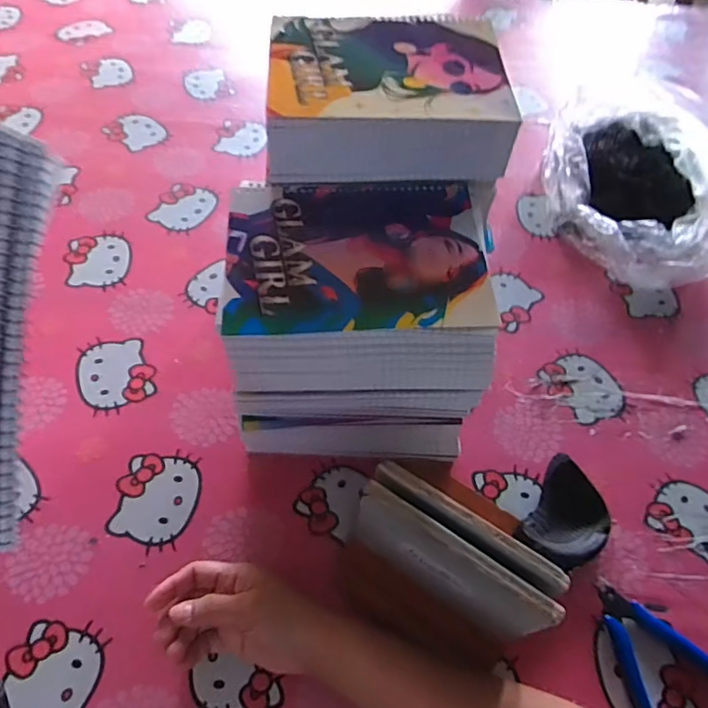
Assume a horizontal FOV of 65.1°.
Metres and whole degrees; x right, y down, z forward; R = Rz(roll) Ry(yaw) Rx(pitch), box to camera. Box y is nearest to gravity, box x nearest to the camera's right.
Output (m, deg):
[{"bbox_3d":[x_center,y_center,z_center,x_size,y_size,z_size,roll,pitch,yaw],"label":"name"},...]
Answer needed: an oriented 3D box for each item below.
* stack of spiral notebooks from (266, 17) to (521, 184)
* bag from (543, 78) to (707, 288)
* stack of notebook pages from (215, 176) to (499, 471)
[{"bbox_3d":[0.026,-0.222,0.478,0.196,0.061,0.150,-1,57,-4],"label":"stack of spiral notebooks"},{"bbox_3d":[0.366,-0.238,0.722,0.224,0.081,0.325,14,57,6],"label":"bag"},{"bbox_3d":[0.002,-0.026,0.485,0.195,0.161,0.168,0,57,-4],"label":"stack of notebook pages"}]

--

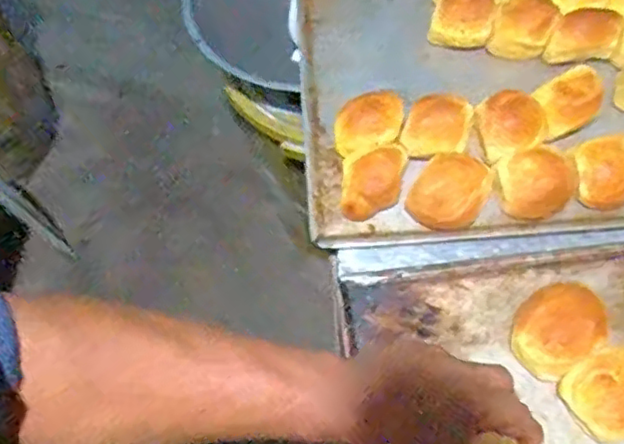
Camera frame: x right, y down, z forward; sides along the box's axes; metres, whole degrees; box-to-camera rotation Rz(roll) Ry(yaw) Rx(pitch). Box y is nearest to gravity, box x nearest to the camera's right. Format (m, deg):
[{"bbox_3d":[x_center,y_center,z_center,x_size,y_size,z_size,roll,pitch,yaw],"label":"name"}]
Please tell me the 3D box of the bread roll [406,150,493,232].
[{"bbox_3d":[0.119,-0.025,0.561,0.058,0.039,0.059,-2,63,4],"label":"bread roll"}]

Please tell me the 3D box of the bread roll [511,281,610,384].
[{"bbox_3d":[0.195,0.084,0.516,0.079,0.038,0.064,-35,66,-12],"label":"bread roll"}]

WHAT THE TASK ASKS —
Check every line above for the word "forward" and copy those that have it.

ANSWER SPACE —
Metres and whole degrees; x right, y down, z forward; R = Rz(roll) Ry(yaw) Rx(pitch), box to camera. Box y is nearest to gravity, box x nearest to the camera's right.
Camera frame: x right, y down, z forward; sides along the box's axes; metres, whole degrees; box-to-camera rotation Rz(roll) Ry(yaw) Rx(pitch). Box y is nearest to gravity, box x nearest to the camera's right. Format (m, deg):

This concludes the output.